§ What is needed:
Reproduce the records verbatim, beginning with their first line and stopping after the line that contains "Time indicated: 6:25".

# # # # # # #

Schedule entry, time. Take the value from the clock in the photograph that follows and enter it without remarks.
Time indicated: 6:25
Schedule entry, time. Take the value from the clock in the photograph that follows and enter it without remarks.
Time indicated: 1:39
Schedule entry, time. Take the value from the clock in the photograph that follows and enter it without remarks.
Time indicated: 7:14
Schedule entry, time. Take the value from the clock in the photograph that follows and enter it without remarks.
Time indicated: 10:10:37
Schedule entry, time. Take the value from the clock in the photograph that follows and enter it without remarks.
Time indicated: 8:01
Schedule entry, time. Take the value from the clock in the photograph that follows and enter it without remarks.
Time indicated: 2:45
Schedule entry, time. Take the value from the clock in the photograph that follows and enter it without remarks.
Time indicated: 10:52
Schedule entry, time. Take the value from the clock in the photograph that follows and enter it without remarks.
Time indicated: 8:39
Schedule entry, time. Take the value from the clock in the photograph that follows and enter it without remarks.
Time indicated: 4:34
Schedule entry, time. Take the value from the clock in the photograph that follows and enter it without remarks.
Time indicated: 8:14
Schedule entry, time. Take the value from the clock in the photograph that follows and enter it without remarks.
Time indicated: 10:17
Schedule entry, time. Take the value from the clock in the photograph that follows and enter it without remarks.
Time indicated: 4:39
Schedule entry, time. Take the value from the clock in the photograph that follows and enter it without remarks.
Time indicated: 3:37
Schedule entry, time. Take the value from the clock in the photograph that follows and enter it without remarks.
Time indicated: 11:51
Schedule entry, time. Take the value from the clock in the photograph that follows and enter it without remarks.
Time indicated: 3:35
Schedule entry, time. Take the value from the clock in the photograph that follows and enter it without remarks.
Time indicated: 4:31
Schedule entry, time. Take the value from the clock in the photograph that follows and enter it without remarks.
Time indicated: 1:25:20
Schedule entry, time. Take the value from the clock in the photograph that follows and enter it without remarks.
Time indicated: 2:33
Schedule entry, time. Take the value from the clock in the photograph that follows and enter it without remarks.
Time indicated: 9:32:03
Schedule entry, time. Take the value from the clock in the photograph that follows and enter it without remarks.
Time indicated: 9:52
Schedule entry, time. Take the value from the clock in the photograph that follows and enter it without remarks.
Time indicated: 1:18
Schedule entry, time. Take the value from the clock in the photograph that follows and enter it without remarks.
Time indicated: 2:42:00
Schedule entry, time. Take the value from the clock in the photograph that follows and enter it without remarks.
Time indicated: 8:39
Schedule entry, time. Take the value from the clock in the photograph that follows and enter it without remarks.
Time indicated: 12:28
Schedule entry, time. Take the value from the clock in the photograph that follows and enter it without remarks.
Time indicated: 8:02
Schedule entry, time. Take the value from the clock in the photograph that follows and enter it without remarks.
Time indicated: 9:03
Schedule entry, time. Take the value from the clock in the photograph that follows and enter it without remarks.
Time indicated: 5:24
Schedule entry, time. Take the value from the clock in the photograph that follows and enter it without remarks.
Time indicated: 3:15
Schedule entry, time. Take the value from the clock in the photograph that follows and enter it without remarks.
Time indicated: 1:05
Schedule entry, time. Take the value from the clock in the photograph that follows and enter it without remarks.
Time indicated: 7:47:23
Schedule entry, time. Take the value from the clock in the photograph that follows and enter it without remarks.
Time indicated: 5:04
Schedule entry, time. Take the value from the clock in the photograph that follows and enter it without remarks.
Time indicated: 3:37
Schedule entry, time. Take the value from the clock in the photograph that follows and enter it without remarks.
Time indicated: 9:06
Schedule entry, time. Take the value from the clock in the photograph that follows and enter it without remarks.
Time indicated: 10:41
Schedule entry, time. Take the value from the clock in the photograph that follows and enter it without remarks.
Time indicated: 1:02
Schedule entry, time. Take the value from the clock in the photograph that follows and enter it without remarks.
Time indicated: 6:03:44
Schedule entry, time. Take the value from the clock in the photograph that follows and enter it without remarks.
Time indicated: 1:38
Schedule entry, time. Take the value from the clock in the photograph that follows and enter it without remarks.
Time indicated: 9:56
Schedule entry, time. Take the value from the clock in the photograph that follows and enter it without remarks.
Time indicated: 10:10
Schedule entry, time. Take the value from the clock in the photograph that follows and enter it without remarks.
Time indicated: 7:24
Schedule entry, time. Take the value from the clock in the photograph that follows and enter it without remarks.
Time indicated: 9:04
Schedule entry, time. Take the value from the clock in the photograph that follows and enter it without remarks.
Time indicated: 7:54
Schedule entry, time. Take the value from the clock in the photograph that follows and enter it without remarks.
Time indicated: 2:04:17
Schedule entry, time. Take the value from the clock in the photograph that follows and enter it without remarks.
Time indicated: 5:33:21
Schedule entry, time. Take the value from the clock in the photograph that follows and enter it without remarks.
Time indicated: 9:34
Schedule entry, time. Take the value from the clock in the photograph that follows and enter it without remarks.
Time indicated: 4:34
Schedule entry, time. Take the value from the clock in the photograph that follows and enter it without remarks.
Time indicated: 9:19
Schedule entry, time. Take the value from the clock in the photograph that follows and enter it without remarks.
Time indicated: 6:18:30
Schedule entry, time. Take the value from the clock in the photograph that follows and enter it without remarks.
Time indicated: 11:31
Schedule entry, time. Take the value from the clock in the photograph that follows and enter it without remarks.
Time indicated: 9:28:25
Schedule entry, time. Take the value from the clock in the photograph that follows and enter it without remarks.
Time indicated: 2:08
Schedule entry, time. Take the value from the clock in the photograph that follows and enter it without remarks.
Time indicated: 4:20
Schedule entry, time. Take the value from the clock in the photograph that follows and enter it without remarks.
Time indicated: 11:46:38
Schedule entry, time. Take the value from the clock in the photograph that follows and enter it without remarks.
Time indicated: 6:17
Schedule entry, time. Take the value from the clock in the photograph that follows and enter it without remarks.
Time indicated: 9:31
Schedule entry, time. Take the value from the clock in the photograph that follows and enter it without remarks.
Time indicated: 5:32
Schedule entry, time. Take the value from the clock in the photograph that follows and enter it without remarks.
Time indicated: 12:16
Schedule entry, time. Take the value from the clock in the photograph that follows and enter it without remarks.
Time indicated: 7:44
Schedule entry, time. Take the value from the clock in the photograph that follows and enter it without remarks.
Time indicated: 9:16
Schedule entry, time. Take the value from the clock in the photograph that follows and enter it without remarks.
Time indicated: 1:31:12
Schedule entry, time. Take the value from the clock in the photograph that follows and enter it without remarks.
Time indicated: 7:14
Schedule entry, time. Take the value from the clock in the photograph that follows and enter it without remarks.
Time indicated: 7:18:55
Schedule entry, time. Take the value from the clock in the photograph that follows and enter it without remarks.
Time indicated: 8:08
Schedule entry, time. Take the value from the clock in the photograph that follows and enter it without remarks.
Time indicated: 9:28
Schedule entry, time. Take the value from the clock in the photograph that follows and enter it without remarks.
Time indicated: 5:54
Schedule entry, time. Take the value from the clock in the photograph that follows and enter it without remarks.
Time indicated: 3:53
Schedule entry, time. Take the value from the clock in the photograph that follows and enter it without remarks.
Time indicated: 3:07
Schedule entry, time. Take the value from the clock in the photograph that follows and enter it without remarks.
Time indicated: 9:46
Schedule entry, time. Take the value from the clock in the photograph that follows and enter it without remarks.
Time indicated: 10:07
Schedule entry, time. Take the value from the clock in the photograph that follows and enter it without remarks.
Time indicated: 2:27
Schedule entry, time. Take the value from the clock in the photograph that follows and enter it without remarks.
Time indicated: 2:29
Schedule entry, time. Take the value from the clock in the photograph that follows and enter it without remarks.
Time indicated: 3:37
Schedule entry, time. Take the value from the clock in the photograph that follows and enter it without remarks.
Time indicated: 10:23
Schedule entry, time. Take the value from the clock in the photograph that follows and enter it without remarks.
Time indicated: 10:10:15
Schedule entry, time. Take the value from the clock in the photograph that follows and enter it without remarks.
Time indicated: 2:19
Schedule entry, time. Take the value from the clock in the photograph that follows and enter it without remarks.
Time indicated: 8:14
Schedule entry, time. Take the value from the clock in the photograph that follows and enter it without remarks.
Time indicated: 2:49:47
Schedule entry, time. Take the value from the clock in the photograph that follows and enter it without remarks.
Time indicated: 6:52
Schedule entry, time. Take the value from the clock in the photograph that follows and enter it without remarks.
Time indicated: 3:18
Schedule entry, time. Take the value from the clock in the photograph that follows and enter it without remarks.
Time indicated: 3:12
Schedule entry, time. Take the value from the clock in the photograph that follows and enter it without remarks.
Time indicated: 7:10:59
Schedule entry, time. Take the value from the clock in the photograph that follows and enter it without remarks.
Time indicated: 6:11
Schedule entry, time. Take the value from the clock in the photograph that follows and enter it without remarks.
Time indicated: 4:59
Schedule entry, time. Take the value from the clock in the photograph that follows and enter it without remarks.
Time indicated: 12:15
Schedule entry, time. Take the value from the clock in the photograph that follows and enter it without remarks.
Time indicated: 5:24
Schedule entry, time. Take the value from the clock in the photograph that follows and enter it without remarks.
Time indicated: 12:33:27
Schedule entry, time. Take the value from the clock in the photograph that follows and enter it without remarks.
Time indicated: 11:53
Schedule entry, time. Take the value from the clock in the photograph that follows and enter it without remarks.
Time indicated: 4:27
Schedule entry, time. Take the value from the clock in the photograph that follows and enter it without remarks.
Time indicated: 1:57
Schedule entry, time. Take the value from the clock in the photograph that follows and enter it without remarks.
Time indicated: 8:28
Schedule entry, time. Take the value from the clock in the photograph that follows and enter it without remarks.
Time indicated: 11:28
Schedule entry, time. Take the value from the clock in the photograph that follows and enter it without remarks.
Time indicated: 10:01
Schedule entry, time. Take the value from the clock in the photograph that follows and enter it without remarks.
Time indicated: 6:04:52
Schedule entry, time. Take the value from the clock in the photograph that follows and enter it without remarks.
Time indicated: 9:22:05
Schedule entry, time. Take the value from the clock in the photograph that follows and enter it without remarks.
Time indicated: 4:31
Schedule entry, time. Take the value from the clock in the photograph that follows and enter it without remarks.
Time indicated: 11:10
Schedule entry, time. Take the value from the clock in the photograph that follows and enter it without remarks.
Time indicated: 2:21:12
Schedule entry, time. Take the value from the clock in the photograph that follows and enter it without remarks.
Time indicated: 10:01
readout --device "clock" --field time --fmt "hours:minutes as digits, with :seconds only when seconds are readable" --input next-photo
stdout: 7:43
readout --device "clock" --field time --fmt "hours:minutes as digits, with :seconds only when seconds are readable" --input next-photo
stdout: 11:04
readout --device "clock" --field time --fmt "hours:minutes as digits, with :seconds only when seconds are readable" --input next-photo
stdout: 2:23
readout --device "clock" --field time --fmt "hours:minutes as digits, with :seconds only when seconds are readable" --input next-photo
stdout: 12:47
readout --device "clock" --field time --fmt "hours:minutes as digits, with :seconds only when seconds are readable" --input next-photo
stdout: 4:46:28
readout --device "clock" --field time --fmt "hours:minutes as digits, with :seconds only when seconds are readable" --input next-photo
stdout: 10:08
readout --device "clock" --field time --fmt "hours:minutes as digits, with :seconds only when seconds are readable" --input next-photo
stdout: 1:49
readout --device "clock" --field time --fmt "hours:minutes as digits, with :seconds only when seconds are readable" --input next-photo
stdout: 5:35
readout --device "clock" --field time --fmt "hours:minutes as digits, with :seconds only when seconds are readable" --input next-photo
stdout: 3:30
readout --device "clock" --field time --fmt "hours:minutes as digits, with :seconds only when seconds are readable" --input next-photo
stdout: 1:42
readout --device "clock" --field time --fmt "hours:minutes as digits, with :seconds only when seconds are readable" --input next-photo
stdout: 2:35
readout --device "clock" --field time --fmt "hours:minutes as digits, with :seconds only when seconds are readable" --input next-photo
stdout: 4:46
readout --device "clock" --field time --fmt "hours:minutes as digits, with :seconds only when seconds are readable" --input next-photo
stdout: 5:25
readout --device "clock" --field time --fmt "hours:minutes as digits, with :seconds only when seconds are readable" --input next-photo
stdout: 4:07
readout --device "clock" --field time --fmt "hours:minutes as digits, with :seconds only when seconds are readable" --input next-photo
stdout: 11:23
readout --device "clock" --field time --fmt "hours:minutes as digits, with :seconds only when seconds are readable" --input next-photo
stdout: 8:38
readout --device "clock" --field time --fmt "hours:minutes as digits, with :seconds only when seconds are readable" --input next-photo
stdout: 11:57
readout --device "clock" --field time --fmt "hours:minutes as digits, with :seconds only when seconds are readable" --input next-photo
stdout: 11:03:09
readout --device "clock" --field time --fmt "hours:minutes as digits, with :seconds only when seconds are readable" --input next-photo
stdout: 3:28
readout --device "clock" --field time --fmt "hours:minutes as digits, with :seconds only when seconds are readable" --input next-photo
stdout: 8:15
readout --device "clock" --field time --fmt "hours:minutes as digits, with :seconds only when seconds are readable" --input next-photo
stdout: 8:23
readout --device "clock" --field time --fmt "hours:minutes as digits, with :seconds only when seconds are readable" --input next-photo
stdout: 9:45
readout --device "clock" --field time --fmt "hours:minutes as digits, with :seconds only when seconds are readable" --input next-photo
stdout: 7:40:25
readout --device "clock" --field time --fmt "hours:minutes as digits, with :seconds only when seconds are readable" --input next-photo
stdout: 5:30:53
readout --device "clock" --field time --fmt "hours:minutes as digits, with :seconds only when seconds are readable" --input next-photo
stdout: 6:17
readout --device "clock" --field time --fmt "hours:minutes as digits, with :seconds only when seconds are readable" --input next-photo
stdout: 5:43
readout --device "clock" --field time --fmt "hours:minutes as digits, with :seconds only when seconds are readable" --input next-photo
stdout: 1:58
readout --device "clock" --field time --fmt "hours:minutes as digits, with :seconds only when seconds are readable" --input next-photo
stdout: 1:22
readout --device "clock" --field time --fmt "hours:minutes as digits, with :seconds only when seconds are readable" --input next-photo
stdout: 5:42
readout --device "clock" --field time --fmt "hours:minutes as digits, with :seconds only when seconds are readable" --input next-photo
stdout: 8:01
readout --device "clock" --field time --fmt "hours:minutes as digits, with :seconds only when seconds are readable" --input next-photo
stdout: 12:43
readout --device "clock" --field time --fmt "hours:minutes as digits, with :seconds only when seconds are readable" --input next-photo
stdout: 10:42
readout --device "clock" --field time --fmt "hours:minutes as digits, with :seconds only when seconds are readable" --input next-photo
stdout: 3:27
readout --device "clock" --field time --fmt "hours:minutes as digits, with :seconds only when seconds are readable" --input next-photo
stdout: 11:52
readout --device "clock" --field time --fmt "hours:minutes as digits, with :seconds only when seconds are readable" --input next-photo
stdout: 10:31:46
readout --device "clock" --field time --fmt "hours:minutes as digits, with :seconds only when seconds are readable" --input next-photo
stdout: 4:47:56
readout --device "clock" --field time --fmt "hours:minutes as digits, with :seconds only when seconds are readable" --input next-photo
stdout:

# # # # # # #

§ Result of this exercise:
Schedule entry, time. Take the value from the clock in the photograph that follows and enter it without remarks.
Time indicated: 6:25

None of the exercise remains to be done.